Plus précisément, Zarif a accusé Soleimani de nuire à l’Iran et d’agir dans son dos, sapant ses efforts pour parvenir à un accord nucléaire avec les États-Unis. Selon le ministre des Affaires étrangères, le général aurait tenté d’exploiter le mécontentement de la Russie pour entraver les négociations et ainsi anéantir un projet toujours détesté par la composante la plus conservatrice de l’Iran. Mais pour Zarif, Soleimani aurait également agi de manière imprudente en Syrie, ayant permis à Moscou d’utiliser l’espace aérien iranien pour mener des raids sur le territoire syrien et ayant utilisé la compagnie aérienne Iran Air pour envoyer des armes et des hommes en Syrie sans en informer au préalable le gouvernement.
Les effets des paroles de Zarif
Après la diffusion de l’audio, nombreux sont ceux qui ont appelé à la démission de Zarif. Des condamnations sont venues non seulement des conservateurs, mais aussi de certains alliés du ministre, qui craignent que ses déclarations n’affaiblissent le front des modérés lors des prochaines élections. Les révélations de Zarif sur une marge de manœuvre limitée accordée aux ministres par l’armée et l’ayatollah, risquent également d’augmenter l’apathie des électeurs, de plus en plus mécontents de la politique.

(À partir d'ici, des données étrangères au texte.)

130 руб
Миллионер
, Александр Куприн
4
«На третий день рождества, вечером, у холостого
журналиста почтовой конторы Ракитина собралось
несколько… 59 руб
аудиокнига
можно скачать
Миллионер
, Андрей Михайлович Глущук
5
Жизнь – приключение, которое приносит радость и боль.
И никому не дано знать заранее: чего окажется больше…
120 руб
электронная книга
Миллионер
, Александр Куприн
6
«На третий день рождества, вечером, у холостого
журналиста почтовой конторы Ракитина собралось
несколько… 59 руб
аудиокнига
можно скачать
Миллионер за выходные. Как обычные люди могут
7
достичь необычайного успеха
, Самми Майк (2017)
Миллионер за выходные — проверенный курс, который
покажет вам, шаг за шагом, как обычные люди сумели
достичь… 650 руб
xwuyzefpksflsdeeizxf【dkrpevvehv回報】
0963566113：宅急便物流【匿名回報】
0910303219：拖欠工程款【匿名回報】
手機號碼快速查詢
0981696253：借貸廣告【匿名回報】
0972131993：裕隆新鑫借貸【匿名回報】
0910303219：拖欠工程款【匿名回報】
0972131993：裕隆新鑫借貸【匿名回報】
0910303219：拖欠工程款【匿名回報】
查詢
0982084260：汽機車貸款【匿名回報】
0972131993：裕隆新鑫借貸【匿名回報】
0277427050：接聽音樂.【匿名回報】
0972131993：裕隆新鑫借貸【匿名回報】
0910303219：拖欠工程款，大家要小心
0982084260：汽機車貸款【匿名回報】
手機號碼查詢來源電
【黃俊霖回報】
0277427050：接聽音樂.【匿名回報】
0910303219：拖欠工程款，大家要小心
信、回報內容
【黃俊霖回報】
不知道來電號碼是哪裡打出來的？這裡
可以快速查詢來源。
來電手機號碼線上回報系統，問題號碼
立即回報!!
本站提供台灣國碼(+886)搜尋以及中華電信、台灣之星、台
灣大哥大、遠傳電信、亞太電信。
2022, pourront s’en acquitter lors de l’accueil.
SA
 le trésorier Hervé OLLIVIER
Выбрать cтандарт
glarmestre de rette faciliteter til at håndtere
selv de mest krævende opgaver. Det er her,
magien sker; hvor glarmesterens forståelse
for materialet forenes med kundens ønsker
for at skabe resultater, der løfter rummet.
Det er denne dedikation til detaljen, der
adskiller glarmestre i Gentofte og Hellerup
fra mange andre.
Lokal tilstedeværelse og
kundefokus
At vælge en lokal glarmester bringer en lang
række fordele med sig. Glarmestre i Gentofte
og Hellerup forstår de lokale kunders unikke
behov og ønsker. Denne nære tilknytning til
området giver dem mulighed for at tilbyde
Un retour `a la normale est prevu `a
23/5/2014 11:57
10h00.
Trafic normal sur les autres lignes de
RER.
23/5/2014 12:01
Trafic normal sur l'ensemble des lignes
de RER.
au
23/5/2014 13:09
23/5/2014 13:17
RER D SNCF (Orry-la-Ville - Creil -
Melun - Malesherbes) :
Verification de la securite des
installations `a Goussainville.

Mais l’impact le plus redouté est celui de l’international. Affirmant qu’il doit constamment se soumettre aux directives du Pasdaran et de l’Ayatollah, Zarif se présente comme une figure peu pertinente et un interlocuteur peu fiable, certainement incapable de prendre des décisions en toute indépendance. Il semble donc inévitable que ces révélations aient des conséquences sur les pourparlers actuellement en cours à Vienne, fortement souhaités par Zarif et Rohani pour ramener l’Iran et les Etats-Unis à la table des négociations sur le dossier du nucléaire. Le président et le ministre ont dépensé de gros efforts ces dernières années pour parvenir à un accord avec Washington et la sortie de Donald Trump du JCPOA avait miné son prestige dans son pays. Le contenu de l’audio réduit cependant le poids de la délégation iranienne actuellement engagée dans les pourparlers et profite aux détracteurs de l’accord et au retour aux négociations.
L’interview, entre autres, a été divulguée peu de temps après l’annonce par le négociateur en chef iranien Abbas Araghchi de la conclusion d’un accord initial avec les États-Unis pour l’annulation de certaines sanctions. Un timing intéressant qui conduit inévitablement à s’interroger sur l’origine de la fuite réalisée via un site généralement considéré comme proche de l’Arabie saoudite. Une hypothèse est que les conservateurs ont transmis l’audio à la presse dans le double objectif d’affaiblir le front modéré et de saper les discussions en cours sur l’énergie nucléaire. Mais l’échec des négociations feraient également le jeu d’autres acteurs de la région, notamment Israël et l’Arabie saoudite: le fait que l’audio ait été diffusé par un portail considéré comme proche des Saoudiens devient alors un détail pertinent pour identifier la source de la fuite. Une dernière hypothèse rapportée par le «Guardian» voit Zarif lui-même derrière la diffusion de son interview: le ministre aurait passé son propre audio à «Iran International» afin de rendre les autres responsables de l’éventuel échec des négociations.
Au-delà de l’origine de la fuite, il sera important d’examiner quels seront les effets concrets des propos de Zarif sur le plan intérieur et dans quelle mesure ils affecteront le succès des pourparlers en cours à Vienne.